Cuando en la televisión anuncian
cuarenta grados y las moscas se posan sobre las paredes y las cosas, yo insisto
en colar café para acentuar el despertar a pleno sol mientras los perros se
echan en el piso. El cielo sin nubes me arranca de la cama desprovista de
resistencia y así recobro el viejo hábito antes relegado por el invierno. Aunque
es temprano ya las corvas están húmedas y las cortinas bailan fatigadas como
esas moscas diminutas que van de la borra del café a los techos sin reparar en
el movimiento de las aspas del ventilador. Este es el tiempo codiciado a la
vera de una calle en noches de pies entumecidos y mejillas heladas, cuando las
manos se ocultaban de los objetos y sus contornos.
A mediodía el vapor asciende y mi
perro busca clemencia debajo de la cama. Yo quiero sumarme a su juego de
escondite porque ya mi cuerpo es pura masa hinchada: panza, cabeza, piernas
hinchadas. Recuerdo entonces que al calor del verano la pesadez es asunto
implacable y hasta el sabor del cigarrillo nos escuece en la garganta.
Del vetusto radio de la cocina emerge
una música que me hace invocar lugares con charcos donde el limo verde hace
vida, justo allí donde ésta se detuvo a grandes rasgos, a no ser por un hombre
que levanta tierra con su andar en el horizonte u otro animal que resiste bajo
la piel ulcerada; incluso, una pomalaca que cae roja y colma el aire de ese
extraño olor que es también el de las rosas.
El verano es cosa de pueblos
muertos siempre a la espera de viajantes, de un mero acto transfigurador que al
final se estanca entre bancos de plaza. A Buenos Aires también la dejan
solitaria y mustia sus pasajeros cuando llega este verano que es alerta
amarilla y naranja cada tres días de tan ajeno y de tan a espaldas al río.

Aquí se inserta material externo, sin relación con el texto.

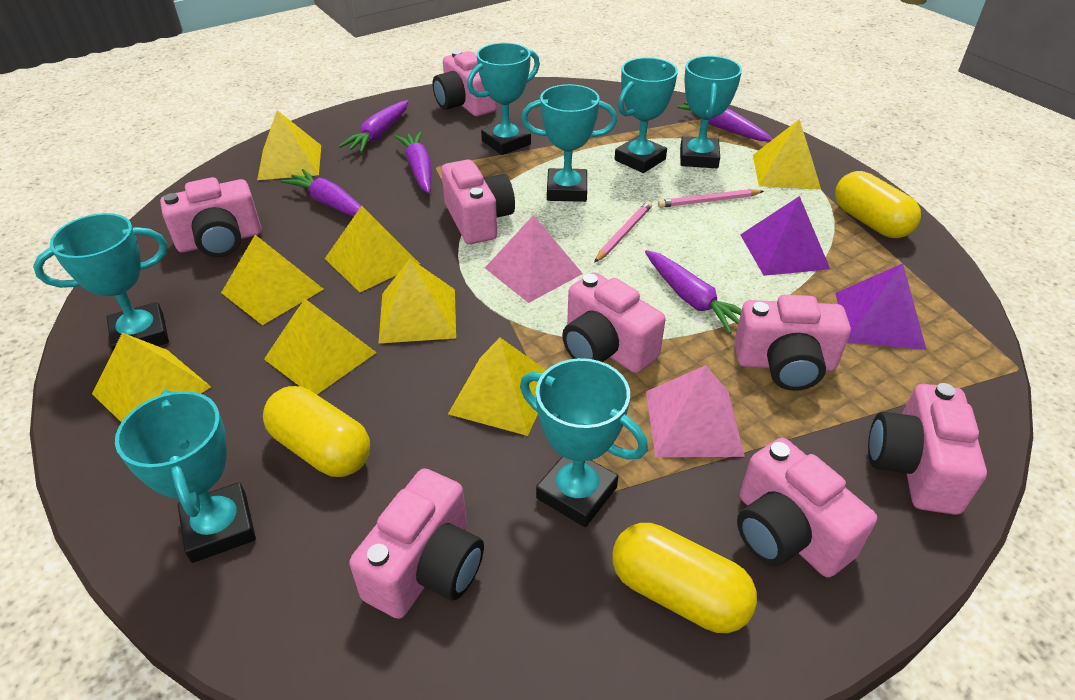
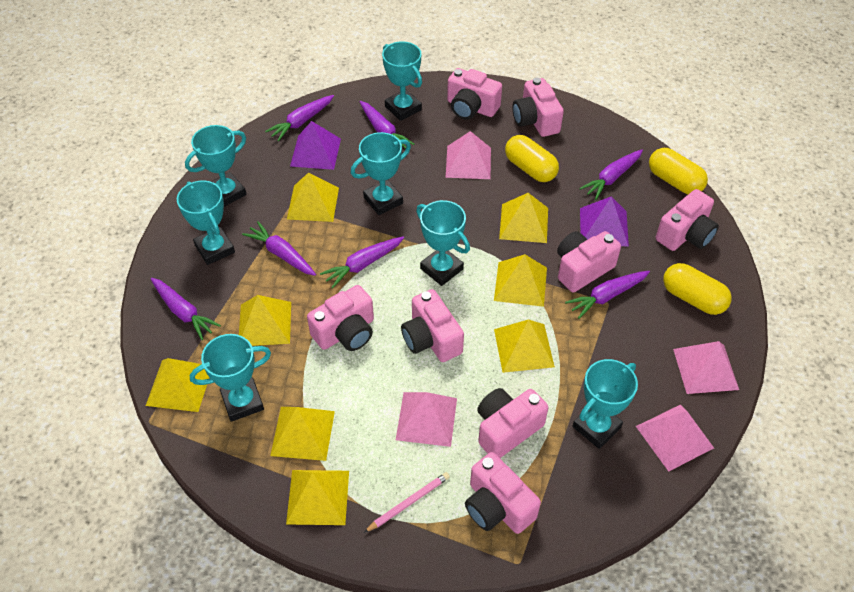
pink pencil: 2 -> 1
pink pyramid: 2 -> 4
purple carrot: 5 -> 7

Sin
embargo, un taladro chirría, los colectivos pasan. Yo insisto en mi fe ciega
hacia el café para espantar la modorra y los bichos que de nuevo se burlan de
mi paciencia y revolotean, como otrora lo hicieron, para anunciarme el prodigio
de este sol inclemente. Pero ahora creo que es un desperdicio el sudor que ya
se empoza en sábanas y muslos, pues del verano lo primero que sé lo ignora
Buenos Aires: el verano es la certeza del mar aunque se oculte detrás de los
cerros. Playa para el sediento, arena para el cansado: también por eso te abandonaron
los tuyos a esta fecha, Buenos Aires, aunque engreída debo afirmar que esas
aguas australes no son, no pueden ser verano. Otoño, invierno y primavera te
concedo, pero en el futuro sabré a qué atenerme cuando avizore el vuelo de los insectos.
Qué maravilla esto: "El verano es cosa de pueblos muertos siempre a la espera de viajantes, de un mero acto transfigurador que al final se estanca entre bancos de plaza. A Buenos Aires también la dejan solitaria y mustia sus pasajeros cuando llega este verano que es alerta amarilla y naranja cada tres días de tan ajeno y de tan a espaldas al río. Sin embargo, un taladro chirría, los colectivos pasan."